* What is required *
Once the records have been read, set every one down as it stands.

* Stored data *
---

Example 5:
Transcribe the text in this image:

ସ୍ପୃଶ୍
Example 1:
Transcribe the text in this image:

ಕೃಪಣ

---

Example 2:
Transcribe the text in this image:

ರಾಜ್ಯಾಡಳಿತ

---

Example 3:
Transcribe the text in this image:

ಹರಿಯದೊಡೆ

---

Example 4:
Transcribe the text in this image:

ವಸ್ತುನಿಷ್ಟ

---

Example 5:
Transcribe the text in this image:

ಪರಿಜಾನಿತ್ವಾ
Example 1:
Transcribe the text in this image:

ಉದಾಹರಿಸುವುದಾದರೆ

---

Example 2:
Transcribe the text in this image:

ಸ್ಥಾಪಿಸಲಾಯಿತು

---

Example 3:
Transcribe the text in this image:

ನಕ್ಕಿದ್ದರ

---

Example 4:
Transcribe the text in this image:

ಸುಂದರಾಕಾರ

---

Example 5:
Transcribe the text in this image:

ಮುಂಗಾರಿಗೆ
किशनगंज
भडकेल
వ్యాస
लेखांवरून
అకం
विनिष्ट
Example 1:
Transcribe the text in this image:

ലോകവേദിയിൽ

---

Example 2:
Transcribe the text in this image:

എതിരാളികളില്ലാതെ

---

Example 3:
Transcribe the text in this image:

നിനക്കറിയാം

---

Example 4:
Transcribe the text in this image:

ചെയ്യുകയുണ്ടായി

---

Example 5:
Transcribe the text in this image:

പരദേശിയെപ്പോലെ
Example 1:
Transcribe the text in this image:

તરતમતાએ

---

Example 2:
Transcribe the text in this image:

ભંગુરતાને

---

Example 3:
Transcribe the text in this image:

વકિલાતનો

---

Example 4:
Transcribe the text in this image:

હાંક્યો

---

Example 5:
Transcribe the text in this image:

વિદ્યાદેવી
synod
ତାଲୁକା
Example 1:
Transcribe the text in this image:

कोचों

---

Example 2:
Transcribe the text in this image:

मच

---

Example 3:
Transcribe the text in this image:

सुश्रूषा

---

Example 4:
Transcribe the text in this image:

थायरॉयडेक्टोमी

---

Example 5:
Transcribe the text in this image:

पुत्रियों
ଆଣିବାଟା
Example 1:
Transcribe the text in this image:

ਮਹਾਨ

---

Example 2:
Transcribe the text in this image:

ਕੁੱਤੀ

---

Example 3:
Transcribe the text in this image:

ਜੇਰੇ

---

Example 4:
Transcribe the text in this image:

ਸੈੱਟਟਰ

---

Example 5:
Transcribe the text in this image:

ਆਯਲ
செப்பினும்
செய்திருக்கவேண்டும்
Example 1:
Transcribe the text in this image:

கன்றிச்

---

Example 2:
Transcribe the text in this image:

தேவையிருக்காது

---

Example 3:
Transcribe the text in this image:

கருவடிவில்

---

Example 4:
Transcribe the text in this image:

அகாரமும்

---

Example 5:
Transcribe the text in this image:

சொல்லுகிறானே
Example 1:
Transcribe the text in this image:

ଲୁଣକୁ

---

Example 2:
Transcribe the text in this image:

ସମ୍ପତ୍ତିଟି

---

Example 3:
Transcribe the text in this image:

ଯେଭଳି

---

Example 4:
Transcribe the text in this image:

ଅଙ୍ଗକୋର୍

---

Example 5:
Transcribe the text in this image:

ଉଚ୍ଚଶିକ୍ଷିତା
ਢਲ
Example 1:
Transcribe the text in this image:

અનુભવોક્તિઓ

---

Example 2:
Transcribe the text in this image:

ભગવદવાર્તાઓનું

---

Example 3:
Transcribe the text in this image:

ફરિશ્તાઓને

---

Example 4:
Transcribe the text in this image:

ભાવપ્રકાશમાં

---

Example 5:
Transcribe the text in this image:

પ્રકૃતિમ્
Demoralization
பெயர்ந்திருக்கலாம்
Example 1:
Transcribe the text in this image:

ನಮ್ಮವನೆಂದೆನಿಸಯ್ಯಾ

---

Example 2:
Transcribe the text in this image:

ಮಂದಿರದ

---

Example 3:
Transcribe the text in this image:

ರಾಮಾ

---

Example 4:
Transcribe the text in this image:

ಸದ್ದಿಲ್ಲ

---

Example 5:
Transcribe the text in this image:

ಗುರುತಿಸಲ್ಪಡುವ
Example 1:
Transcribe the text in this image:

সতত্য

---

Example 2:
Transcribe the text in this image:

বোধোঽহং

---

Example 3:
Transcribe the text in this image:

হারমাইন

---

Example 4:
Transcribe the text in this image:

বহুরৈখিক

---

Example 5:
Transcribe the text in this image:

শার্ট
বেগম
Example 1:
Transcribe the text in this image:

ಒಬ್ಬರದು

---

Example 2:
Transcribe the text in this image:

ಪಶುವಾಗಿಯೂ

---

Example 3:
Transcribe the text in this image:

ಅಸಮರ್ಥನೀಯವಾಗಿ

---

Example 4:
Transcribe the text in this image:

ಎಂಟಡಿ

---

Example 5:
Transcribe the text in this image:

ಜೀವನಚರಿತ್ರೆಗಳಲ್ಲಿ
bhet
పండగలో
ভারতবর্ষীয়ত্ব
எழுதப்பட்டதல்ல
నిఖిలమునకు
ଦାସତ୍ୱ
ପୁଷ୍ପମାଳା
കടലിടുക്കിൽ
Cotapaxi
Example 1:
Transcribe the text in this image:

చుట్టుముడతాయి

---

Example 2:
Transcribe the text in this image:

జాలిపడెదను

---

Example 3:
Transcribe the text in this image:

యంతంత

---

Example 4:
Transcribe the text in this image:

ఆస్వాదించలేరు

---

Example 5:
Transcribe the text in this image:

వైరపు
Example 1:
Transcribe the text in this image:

* Response for this exercise *
---

Example 5:
Transcribe the text in this image:

ସ୍ପୃଶ୍
Example 1:
Transcribe the text in this image:

ಕೃಪಣ

---

Example 2:
Transcribe the text in this image:

ರಾಜ್ಯಾಡಳಿತ

---

Example 3:
Transcribe the text in this image:

ಹರಿಯದೊಡೆ

---

Example 4:
Transcribe the text in this image:

ವಸ್ತುನಿಷ್ಟ

---

Example 5:
Transcribe the text in this image:

ಪರಿಜಾನಿತ್ವಾ
Example 1:
Transcribe the text in this image:

ಉದಾಹರಿಸುವುದಾದರೆ

---

Example 2:
Transcribe the text in this image:

ಸ್ಥಾಪಿಸಲಾಯಿತು

---

Example 3:
Transcribe the text in this image:

ನಕ್ಕಿದ್ದರ

---

Example 4:
Transcribe the text in this image:

ಸುಂದರಾಕಾರ

---

Example 5:
Transcribe the text in this image:

ಮುಂಗಾರಿಗೆ
किशनगंज
भडकेल
వ్యాస
लेखांवरून
అకం
विनिष्ट
Example 1:
Transcribe the text in this image:

ലോകവേദിയിൽ

---

Example 2:
Transcribe the text in this image:

എതിരാളികളില്ലാതെ

---

Example 3:
Transcribe the text in this image:

നിനക്കറിയാം

---

Example 4:
Transcribe the text in this image:

ചെയ്യുകയുണ്ടായി

---

Example 5:
Transcribe the text in this image:

പരദേശിയെപ്പോലെ
Example 1:
Transcribe the text in this image:

તરતમતાએ

---

Example 2:
Transcribe the text in this image:

ભંગુરતાને

---

Example 3:
Transcribe the text in this image:

વકિલાતનો

---

Example 4:
Transcribe the text in this image:

હાંક્યો

---

Example 5:
Transcribe the text in this image:

વિદ્યાદેવી
synod
ତାଲୁକା
Example 1:
Transcribe the text in this image:

कोचों

---

Example 2:
Transcribe the text in this image:

मच

---

Example 3:
Transcribe the text in this image:

सुश्रूषा

---

Example 4:
Transcribe the text in this image:

थायरॉयडेक्टोमी

---

Example 5:
Transcribe the text in this image:

पुत्रियों
ଆଣିବାଟା
Example 1:
Transcribe the text in this image:

ਮਹਾਨ

---

Example 2:
Transcribe the text in this image:

ਕੁੱਤੀ

---

Example 3:
Transcribe the text in this image:

ਜੇਰੇ

---

Example 4:
Transcribe the text in this image:

ਸੈੱਟਟਰ

---

Example 5:
Transcribe the text in this image:

ਆਯਲ
செப்பினும்
செய்திருக்கவேண்டும்
Example 1:
Transcribe the text in this image:

கன்றிச்

---

Example 2:
Transcribe the text in this image:

தேவையிருக்காது

---

Example 3:
Transcribe the text in this image:

கருவடிவில்

---

Example 4:
Transcribe the text in this image:

அகாரமும்

---

Example 5:
Transcribe the text in this image:

சொல்லுகிறானே
Example 1:
Transcribe the text in this image:

ଲୁଣକୁ

---

Example 2:
Transcribe the text in this image:

ସମ୍ପତ୍ତିଟି

---

Example 3:
Transcribe the text in this image:

ଯେଭଳି

---

Example 4:
Transcribe the text in this image:

ଅଙ୍ଗକୋର୍

---

Example 5:
Transcribe the text in this image:

ଉଚ୍ଚଶିକ୍ଷିତା
ਢਲ
Example 1:
Transcribe the text in this image:

અનુભવોક્તિઓ

---

Example 2:
Transcribe the text in this image:

ભગવદવાર્તાઓનું

---

Example 3:
Transcribe the text in this image:

ફરિશ્તાઓને

---

Example 4:
Transcribe the text in this image:

ભાવપ્રકાશમાં

---

Example 5:
Transcribe the text in this image:

પ્રકૃતિમ્
Demoralization
பெயர்ந்திருக்கலாம்
Example 1:
Transcribe the text in this image:

ನಮ್ಮವನೆಂದೆನಿಸಯ್ಯಾ

---

Example 2:
Transcribe the text in this image:

ಮಂದಿರದ

---

Example 3:
Transcribe the text in this image:

ರಾಮಾ

---

Example 4:
Transcribe the text in this image:

ಸದ್ದಿಲ್ಲ

---

Example 5:
Transcribe the text in this image:

ಗುರುತಿಸಲ್ಪಡುವ
Example 1:
Transcribe the text in this image:

সতত্য

---

Example 2:
Transcribe the text in this image:

বোধোঽহং

---

Example 3:
Transcribe the text in this image:

হারমাইন

---

Example 4:
Transcribe the text in this image:

বহুরৈখিক

---

Example 5:
Transcribe the text in this image:

শার্ট
বেগম
Example 1:
Transcribe the text in this image:

ಒಬ್ಬರದು

---

Example 2:
Transcribe the text in this image:

ಪಶುವಾಗಿಯೂ

---

Example 3:
Transcribe the text in this image:

ಅಸಮರ್ಥನೀಯವಾಗಿ

---

Example 4:
Transcribe the text in this image:

ಎಂಟಡಿ

---

Example 5:
Transcribe the text in this image:

ಜೀವನಚರಿತ್ರೆಗಳಲ್ಲಿ
bhet
పండగలో
ভারতবর্ষীয়ত্ব
எழுதப்பட்டதல்ல
నిఖిలమునకు
ଦାସତ୍ୱ
ପୁଷ୍ପମାଳା
കടലിടുക്കിൽ
Cotapaxi
Example 1:
Transcribe the text in this image:

చుట్టుముడతాయి

---

Example 2:
Transcribe the text in this image:

జాలిపడెదను

---

Example 3:
Transcribe the text in this image:

యంతంత

---

Example 4:
Transcribe the text in this image:

ఆస్వాదించలేరు

---

Example 5:
Transcribe the text in this image:

వైరపు
Example 1:
Transcribe the text in this image:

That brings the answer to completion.